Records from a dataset
-=-=-=-=-

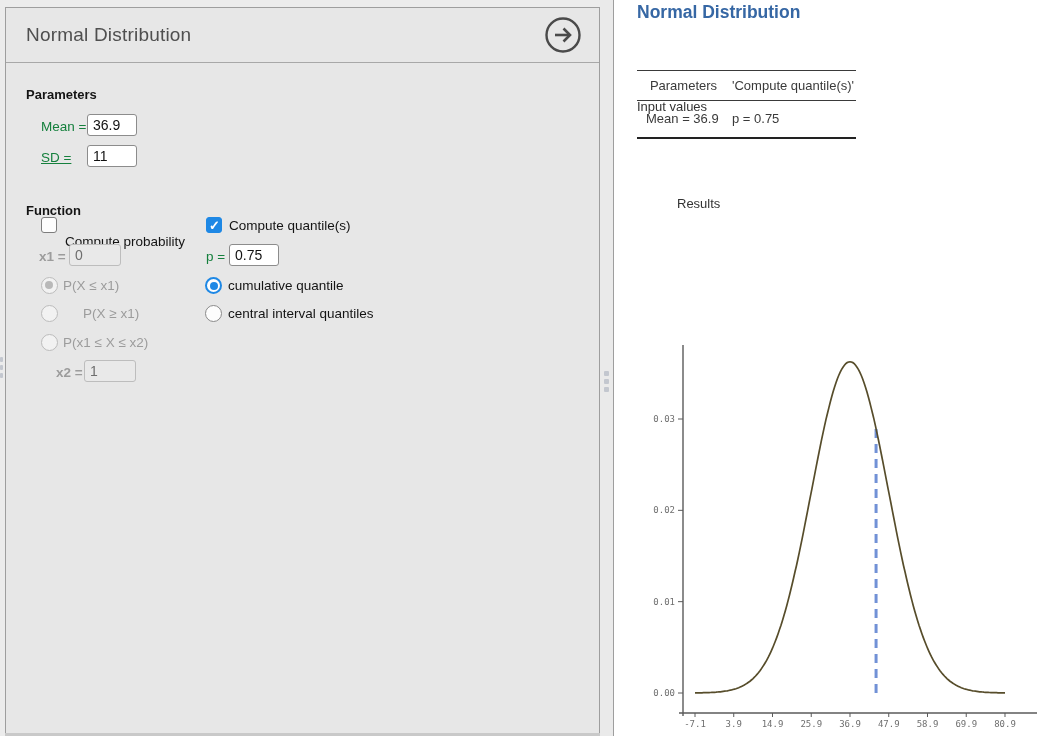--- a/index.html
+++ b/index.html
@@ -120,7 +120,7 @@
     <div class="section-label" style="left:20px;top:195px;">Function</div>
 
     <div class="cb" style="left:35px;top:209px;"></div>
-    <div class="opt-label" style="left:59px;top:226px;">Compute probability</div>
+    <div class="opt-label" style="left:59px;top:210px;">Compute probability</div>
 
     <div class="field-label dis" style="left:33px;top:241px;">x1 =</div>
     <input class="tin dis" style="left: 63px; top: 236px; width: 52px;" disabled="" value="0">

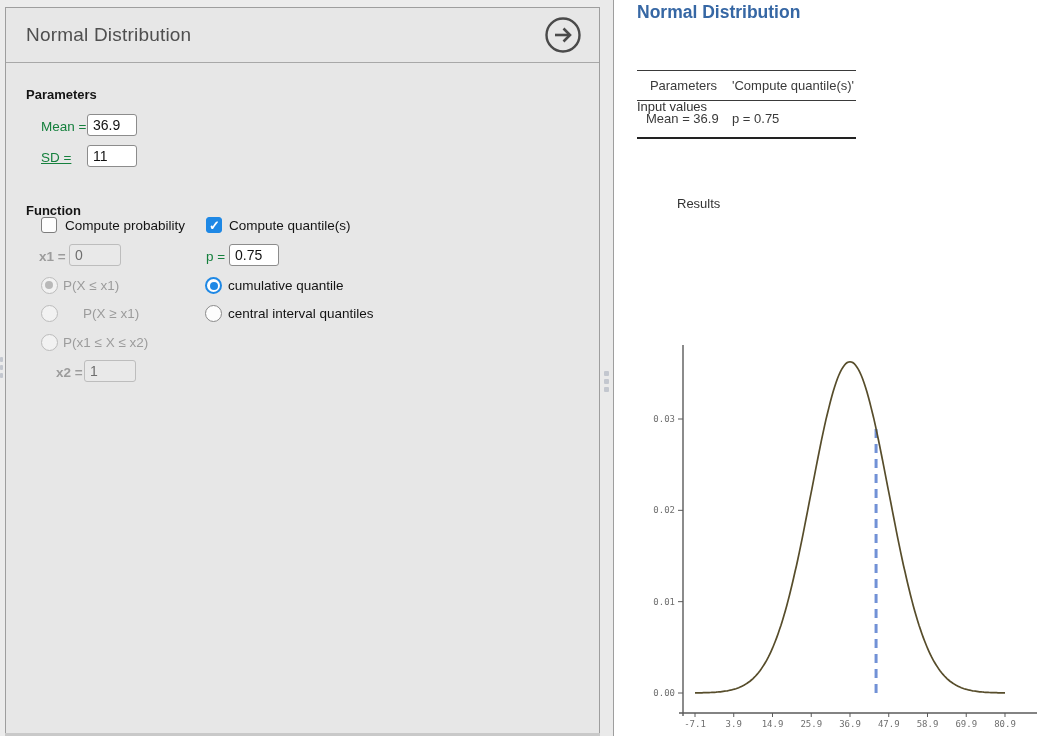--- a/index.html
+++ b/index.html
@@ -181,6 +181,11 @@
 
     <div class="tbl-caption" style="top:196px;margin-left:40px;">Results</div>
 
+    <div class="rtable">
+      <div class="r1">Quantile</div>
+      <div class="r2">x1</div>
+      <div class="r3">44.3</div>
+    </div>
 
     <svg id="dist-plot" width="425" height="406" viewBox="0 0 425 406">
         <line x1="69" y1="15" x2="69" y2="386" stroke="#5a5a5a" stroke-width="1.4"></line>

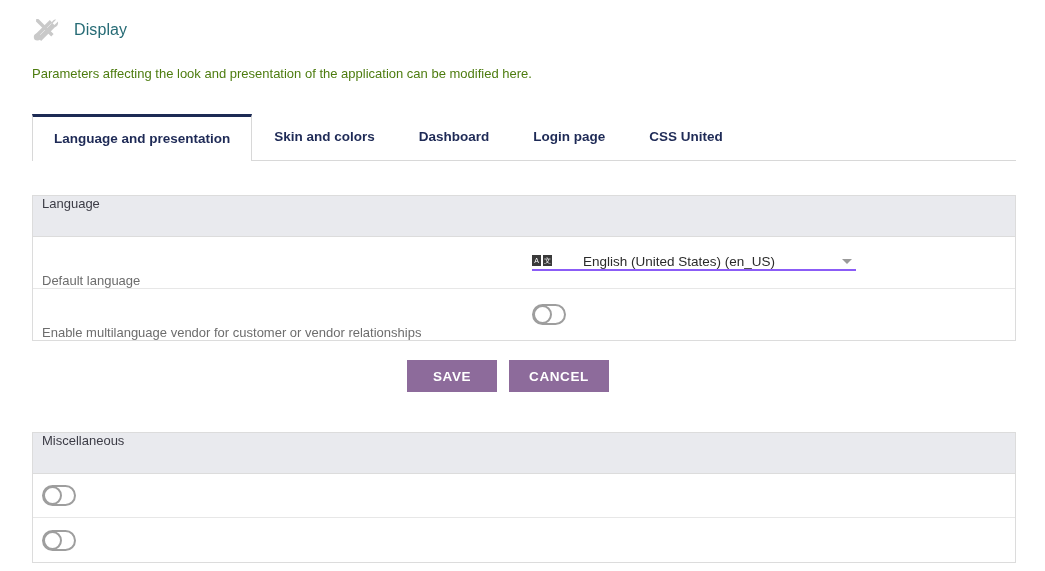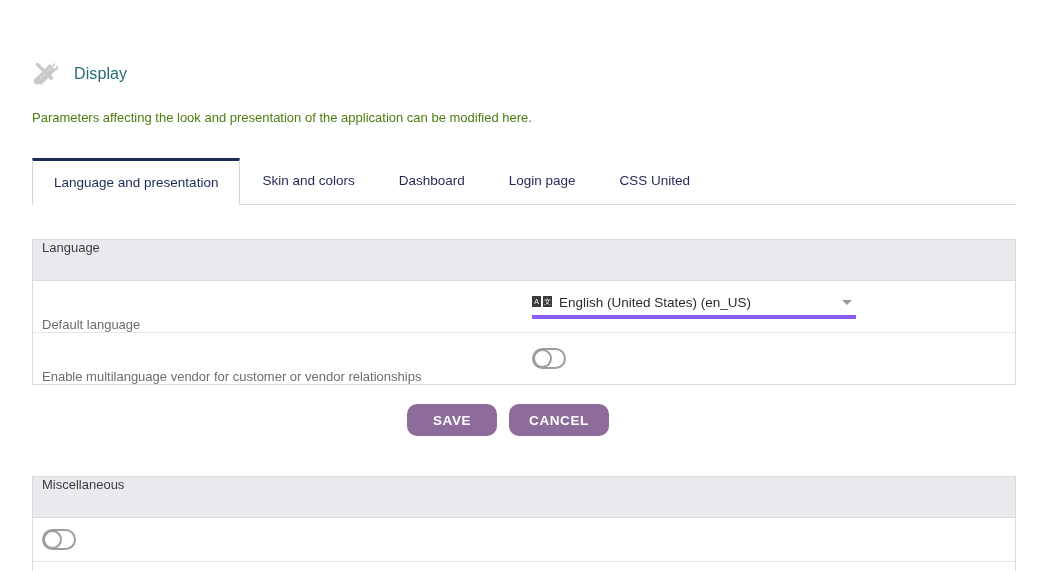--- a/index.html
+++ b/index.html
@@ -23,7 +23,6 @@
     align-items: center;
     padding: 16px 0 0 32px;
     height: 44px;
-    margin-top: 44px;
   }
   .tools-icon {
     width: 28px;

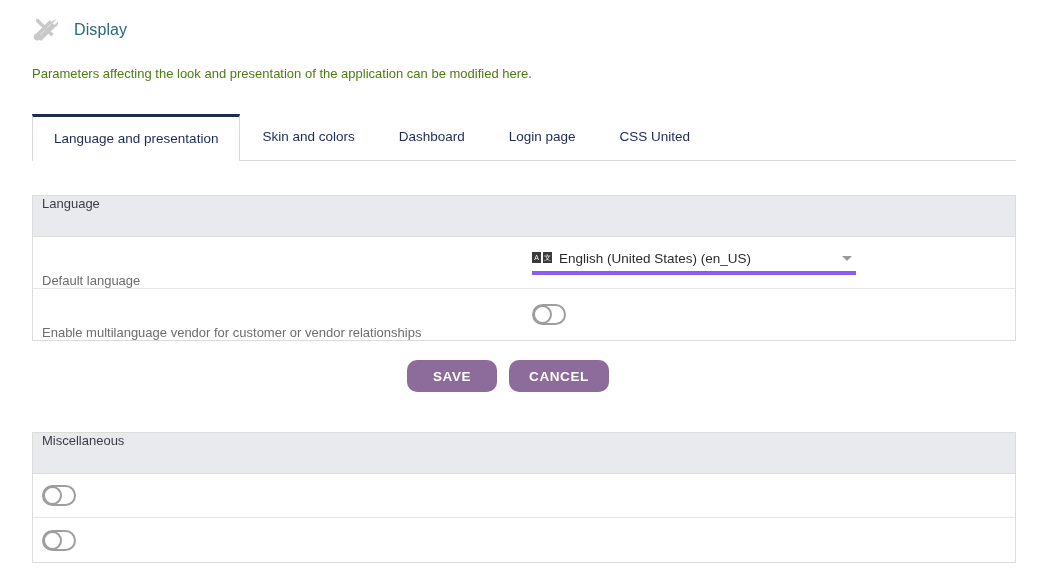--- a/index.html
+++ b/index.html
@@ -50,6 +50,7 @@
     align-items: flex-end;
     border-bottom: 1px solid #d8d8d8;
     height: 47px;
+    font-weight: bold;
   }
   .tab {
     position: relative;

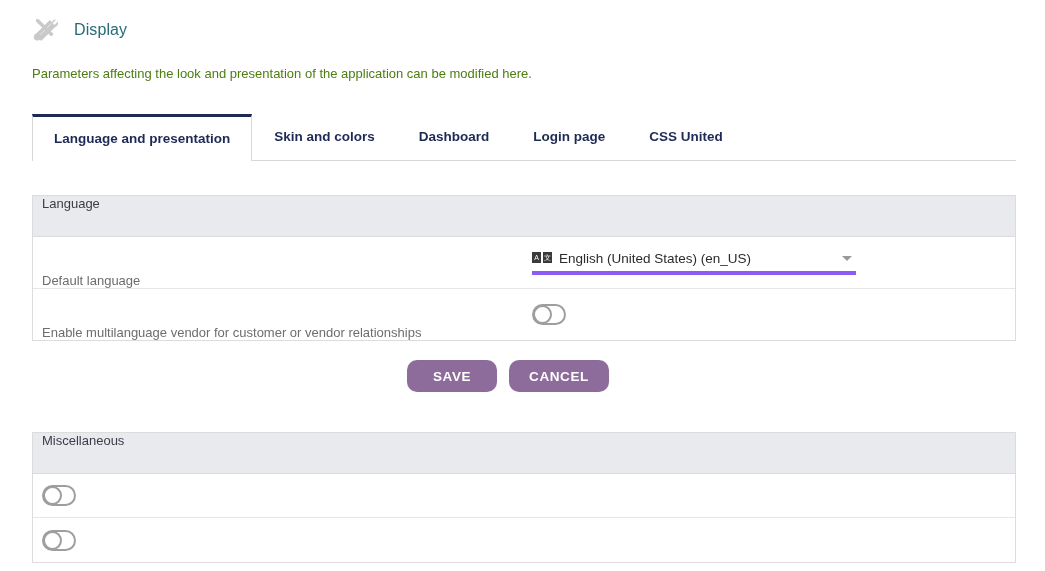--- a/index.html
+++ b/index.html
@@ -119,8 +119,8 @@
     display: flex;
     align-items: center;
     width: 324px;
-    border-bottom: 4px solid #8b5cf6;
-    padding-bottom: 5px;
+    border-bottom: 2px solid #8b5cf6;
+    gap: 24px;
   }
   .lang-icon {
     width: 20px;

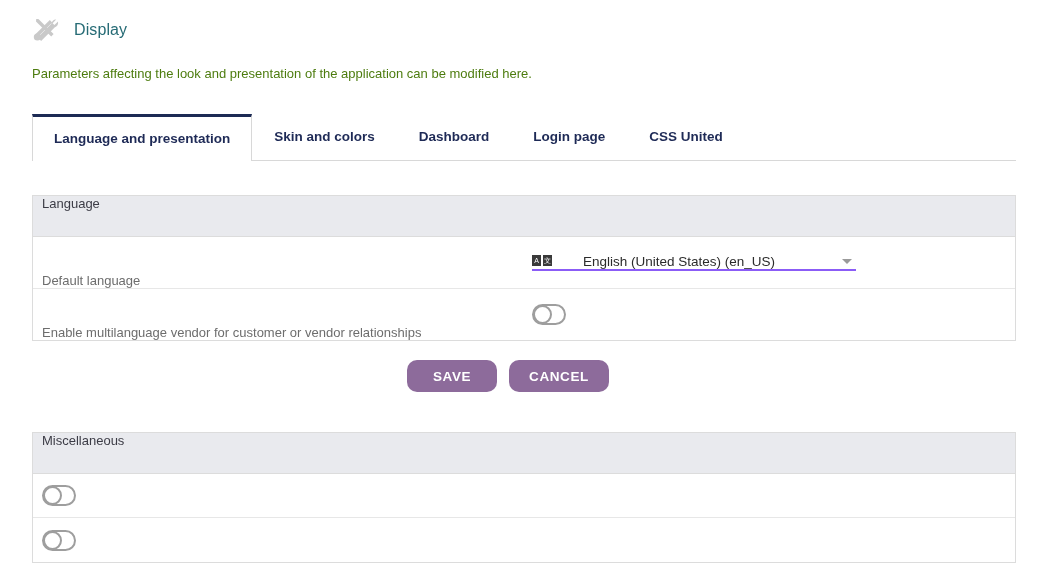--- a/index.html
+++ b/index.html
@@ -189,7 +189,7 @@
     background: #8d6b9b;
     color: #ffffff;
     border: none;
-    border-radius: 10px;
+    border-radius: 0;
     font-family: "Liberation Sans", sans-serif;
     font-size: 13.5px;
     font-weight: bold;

-=-=-=-=-

**EXERCISE REQUIREMENTS**
Copy out each line in the preceding records that contains "margin".

**COMPLETED TASK**
     <div class="tbl-caption" style="top:196px;margin-left:40px;">Results</div>
-    margin-top: 44px;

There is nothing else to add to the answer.